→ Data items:
○ ○ ○ ○
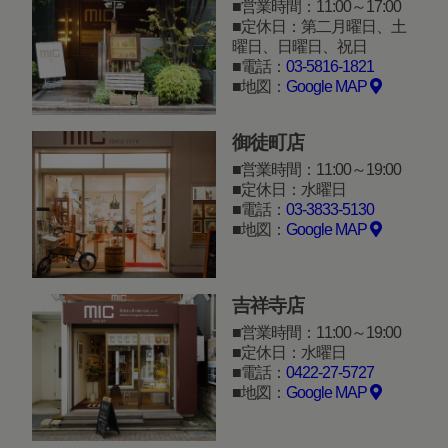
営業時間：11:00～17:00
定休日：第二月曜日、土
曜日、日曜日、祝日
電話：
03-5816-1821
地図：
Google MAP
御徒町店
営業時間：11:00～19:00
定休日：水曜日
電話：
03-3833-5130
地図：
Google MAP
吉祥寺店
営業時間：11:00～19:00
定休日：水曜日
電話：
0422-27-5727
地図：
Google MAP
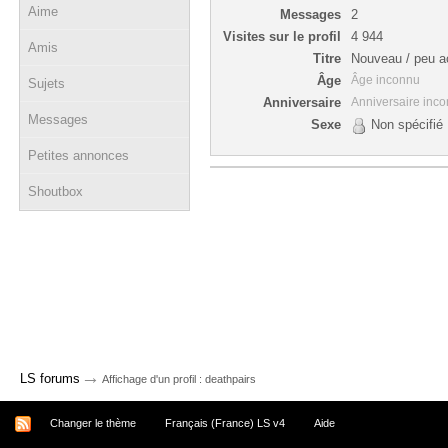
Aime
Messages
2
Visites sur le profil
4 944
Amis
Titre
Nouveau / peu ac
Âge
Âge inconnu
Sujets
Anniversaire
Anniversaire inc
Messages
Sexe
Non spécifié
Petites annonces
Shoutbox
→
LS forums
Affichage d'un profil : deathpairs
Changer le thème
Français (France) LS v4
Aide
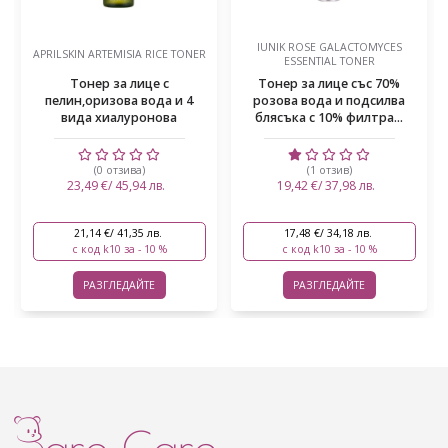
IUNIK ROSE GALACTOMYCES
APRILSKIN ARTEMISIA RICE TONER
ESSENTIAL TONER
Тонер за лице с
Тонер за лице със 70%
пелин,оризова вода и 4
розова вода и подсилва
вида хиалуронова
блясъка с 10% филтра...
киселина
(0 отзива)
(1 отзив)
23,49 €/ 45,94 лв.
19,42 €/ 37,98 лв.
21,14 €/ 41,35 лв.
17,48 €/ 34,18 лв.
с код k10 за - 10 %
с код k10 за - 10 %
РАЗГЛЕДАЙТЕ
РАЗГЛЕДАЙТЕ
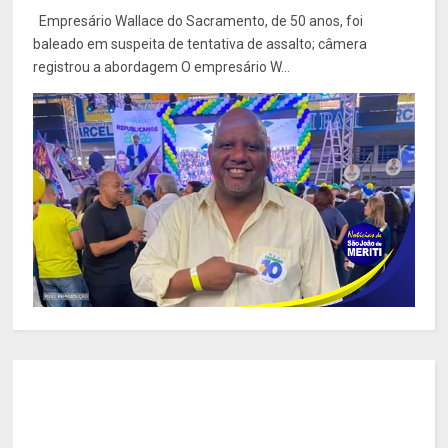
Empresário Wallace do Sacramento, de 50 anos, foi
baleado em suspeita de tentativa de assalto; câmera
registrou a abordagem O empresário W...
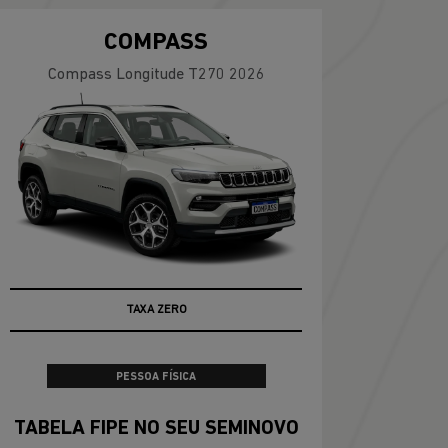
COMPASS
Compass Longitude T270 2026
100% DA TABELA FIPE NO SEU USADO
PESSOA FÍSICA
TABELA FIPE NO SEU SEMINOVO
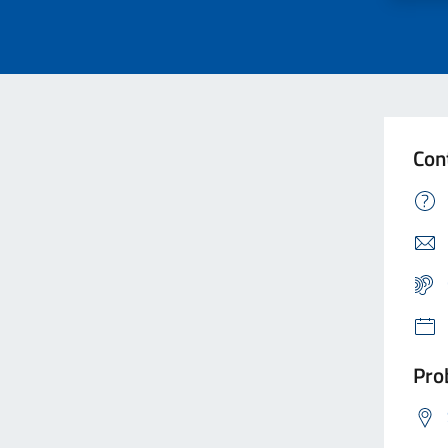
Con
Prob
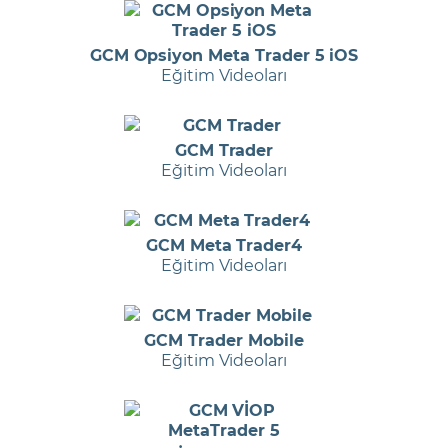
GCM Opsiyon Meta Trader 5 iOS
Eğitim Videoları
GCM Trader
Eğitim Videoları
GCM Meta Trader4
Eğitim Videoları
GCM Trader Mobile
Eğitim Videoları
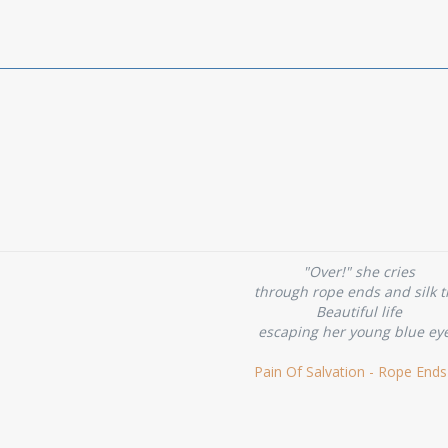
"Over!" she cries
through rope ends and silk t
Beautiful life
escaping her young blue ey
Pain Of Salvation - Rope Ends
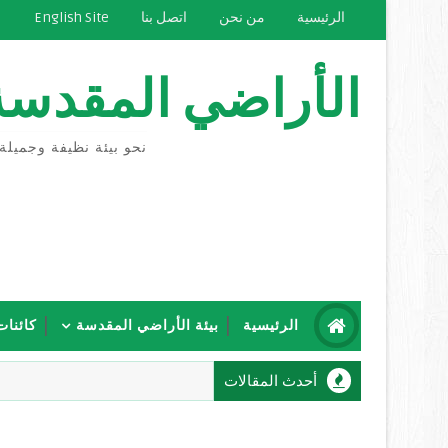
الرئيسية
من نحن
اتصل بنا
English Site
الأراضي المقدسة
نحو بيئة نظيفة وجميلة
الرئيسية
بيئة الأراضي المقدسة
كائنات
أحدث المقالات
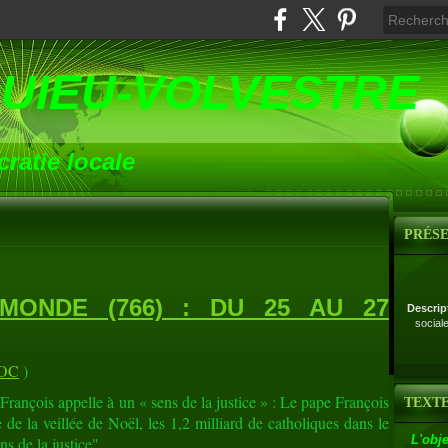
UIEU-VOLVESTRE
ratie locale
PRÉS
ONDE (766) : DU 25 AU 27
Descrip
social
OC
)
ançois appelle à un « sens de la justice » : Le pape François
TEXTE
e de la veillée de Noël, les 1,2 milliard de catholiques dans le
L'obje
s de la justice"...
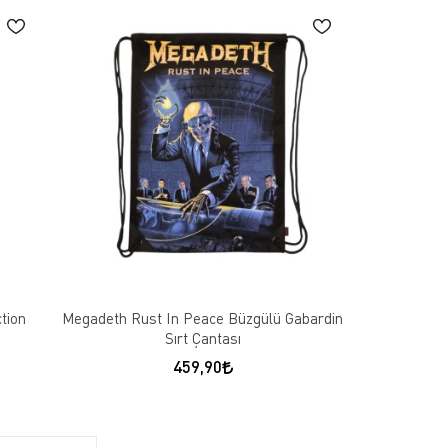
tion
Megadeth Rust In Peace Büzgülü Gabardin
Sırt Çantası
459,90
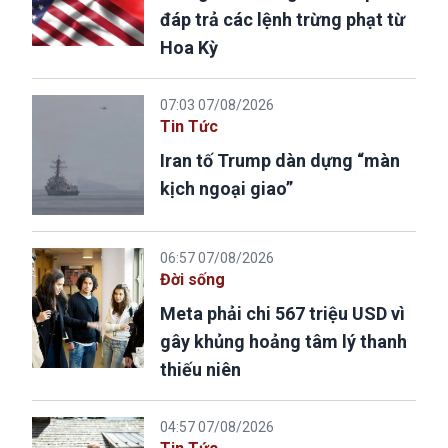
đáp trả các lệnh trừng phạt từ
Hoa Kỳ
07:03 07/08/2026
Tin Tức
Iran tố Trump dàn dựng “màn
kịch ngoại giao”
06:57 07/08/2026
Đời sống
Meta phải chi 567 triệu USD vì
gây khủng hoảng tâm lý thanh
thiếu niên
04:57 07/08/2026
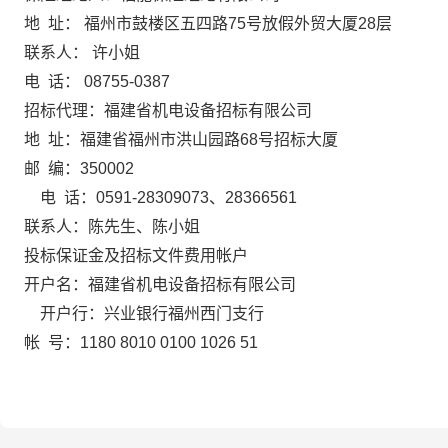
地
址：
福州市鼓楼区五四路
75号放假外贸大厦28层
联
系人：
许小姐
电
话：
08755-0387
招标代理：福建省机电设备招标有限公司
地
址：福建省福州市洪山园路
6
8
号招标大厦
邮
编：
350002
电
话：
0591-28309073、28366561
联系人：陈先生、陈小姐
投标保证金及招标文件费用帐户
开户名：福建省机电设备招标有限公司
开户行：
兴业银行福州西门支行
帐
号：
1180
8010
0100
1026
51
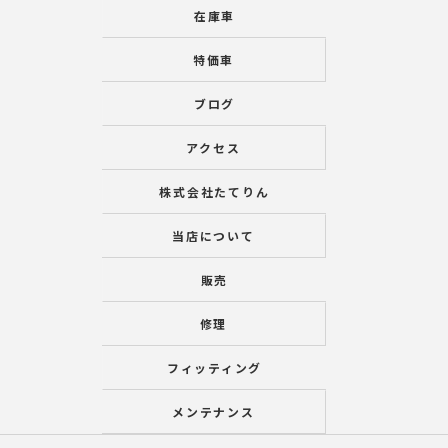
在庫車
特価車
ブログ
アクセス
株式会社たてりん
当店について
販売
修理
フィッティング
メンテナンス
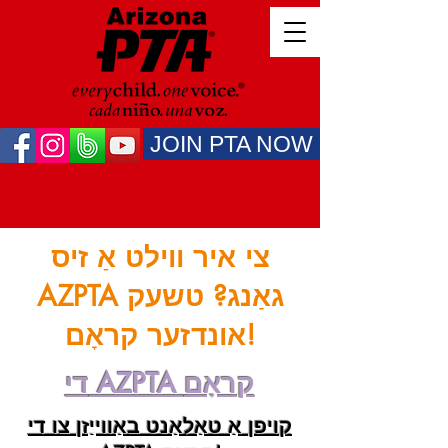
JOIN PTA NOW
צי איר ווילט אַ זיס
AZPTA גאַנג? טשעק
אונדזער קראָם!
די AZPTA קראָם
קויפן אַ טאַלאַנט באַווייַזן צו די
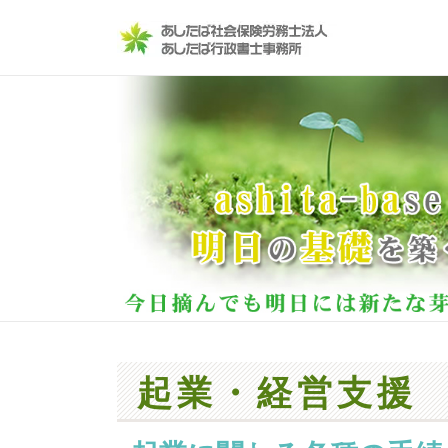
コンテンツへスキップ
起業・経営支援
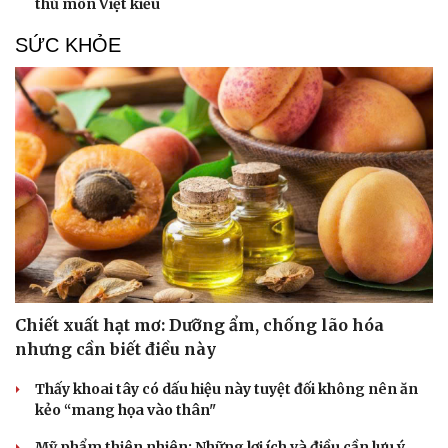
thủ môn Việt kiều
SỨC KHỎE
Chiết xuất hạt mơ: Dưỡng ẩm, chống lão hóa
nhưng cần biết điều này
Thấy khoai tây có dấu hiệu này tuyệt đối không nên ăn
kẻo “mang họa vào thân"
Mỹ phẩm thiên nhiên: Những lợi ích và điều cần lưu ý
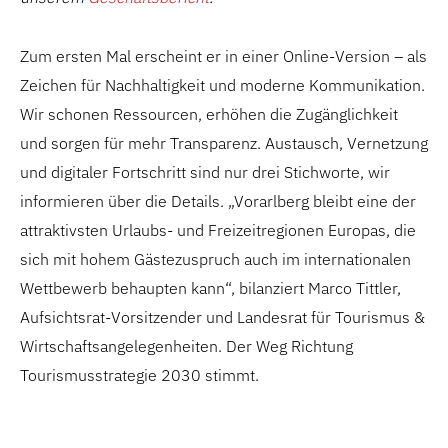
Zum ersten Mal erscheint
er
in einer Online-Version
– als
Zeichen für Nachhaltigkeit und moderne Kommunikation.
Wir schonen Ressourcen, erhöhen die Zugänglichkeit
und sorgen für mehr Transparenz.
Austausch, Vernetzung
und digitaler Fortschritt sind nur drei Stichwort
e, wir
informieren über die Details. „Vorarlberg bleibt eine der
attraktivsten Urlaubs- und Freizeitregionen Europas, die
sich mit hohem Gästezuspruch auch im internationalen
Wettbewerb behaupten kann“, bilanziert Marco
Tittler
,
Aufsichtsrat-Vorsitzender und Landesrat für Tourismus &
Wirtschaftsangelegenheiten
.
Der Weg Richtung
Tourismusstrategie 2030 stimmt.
○ ○ ○ ○
→ WORK TO BE COMPLETED: Copy out each line of the data exactly as it reads; skip the pictures.

→ RESULT OF THE EXERCISE:
営業時間：11:00～17:00
定休日：第二月曜日、土
曜日、日曜日、祝日
電話：
03-5816-1821
地図：
Google MAP
御徒町店
営業時間：11:00～19:00
定休日：水曜日
電話：
03-3833-5130
地図：
Google MAP
吉祥寺店
営業時間：11:00～19:00
定休日：水曜日
電話：
0422-27-5727
地図：
Google MAP
Aime
Messages
2
Visites sur le profil
4 944
Amis
Titre
Nouveau / peu ac
Âge
Âge inconnu
Sujets
Anniversaire
Anniversaire inc
Messages
Sexe
Non spécifié
Petites annonces
Shoutbox
→
LS forums
Affichage d'un profil : deathpairs
Changer le thème
Français (France) LS v4
Aide
IUNIK ROSE GALACTOMYCES
APRILSKIN ARTEMISIA RICE TONER
ESSENTIAL TONER
Тонер за лице с
Тонер за лице със 70%
пелин,оризова вода и 4
розова вода и подсилва
вида хиалуронова
блясъка с 10% филтра...
киселина
(0 отзива)
(1 отзив)
23,49 €/ 45,94 лв.
19,42 €/ 37,98 лв.
21,14 €/ 41,35 лв.
17,48 €/ 34,18 лв.
с код k10 за - 10 %
с код k10 за - 10 %
РАЗГЛЕДАЙТЕ
РАЗГЛЕДАЙТЕ
Empresário Wallace do Sacramento, de 50 anos, foi
baleado em suspeita de tentativa de assalto; câmera
registrou a abordagem O empresário W...
COMPASS
Compass Longitude T270 2026
100% DA TABELA FIPE NO SEU USADO
PESSOA FÍSICA
TABELA FIPE NO SEU SEMINOVO
Con
Prob
GCM Opsiyon Meta Trader 5 iOS
Eğitim Videoları
GCM Trader
Eğitim Videoları
GCM Meta Trader4
Eğitim Videoları
GCM Trader Mobile
Eğitim Videoları
"Over!" she cries
through rope ends and silk t
Beautiful life
escaping her young blue ey
Pain Of Salvation - Rope Ends
الرئيسية
من نحن
اتصل بنا
English Site
الأراضي المقدسة
نحو بيئة نظيفة وجميلة
الرئيسية
بيئة الأراضي المقدسة
كائنات
أحدث المقالات
UIEU-VOLVESTRE
ratie locale
PRÉS
ONDE (766) : DU 25 AU 27
Descrip
social
OC
)
ançois appelle à un « sens de la justice » : Le pape François
TEXTE
e de la veillée de Noël, les 1,2 milliard de catholiques dans le
L'obje
s de la justice"...
tion
Megadeth Rust In Peace Büzgülü Gabardin
Sırt Çantası
459,90
đáp trả các lệnh trừng phạt từ
Hoa Kỳ
07:03 07/08/2026
Tin Tức
Iran tố Trump dàn dựng “màn
kịch ngoại giao”
06:57 07/08/2026
Đời sống
Meta phải chi 567 triệu USD vì
gây khủng hoảng tâm lý thanh
thiếu niên
04:57 07/08/2026
地
址：
福州市鼓楼区五四路
75号放假外贸大厦28层
联
系人：
许小姐
电
话：
08755-0387
招标代理：福建省机电设备招标有限公司
地
址：福建省福州市洪山园路
6
8
号招标大厦
邮
编：
350002
电
话：
0591-28309073、28366561
联系人：陈先生、陈小姐
投标保证金及招标文件费用帐户
开户名：福建省机电设备招标有限公司
开户行：
兴业银行福州西门支行
帐
号：
1180
8010
0100
1026
51
在庫車
特価車
ブログ
アクセス
株式会社たてりん
当店について
販売
修理
フィッティング
メンテナンス
JOIN PTA NOW
צי איר ווילט אַ זיס
AZPTA גאַנג? טשעק
אונדזער קראָם!
די AZPTA קראָם
קויפן אַ טאַלאַנט באַווייַזן צו די
コンテンツへスキップ
起業・経営支援
thủ môn Việt kiều
SỨC KHỎE
Chiết xuất hạt mơ: Dưỡng ẩm, chống lão hóa
nhưng cần biết điều này
Thấy khoai tây có dấu hiệu này tuyệt đối không nên ăn
kẻo “mang họa vào thân"
Mỹ phẩm thiên nhiên: Những lợi ích và điều cần lưu ý
Zum ersten Mal erscheint
er
in einer Online-Version
– als
Zeichen für Nachhaltigkeit und moderne Kommunikation.
Wir schonen Ressourcen, erhöhen die Zugänglichkeit
und sorgen für mehr Transparenz.
Austausch, Vernetzung
und digitaler Fortschritt sind nur drei Stichwort
e, wir
informieren über die Details. „Vorarlberg bleibt eine der
attraktivsten Urlaubs- und Freizeitregionen Europas, die
sich mit hohem Gästezuspruch auch im internationalen
Wettbewerb behaupten kann“, bilanziert Marco
Tittler
,
Aufsichtsrat-Vorsitzender und Landesrat für Tourismus &
Wirtschaftsangelegenheiten
.
Der Weg Richtung
Tourismusstrategie 2030 stimmt.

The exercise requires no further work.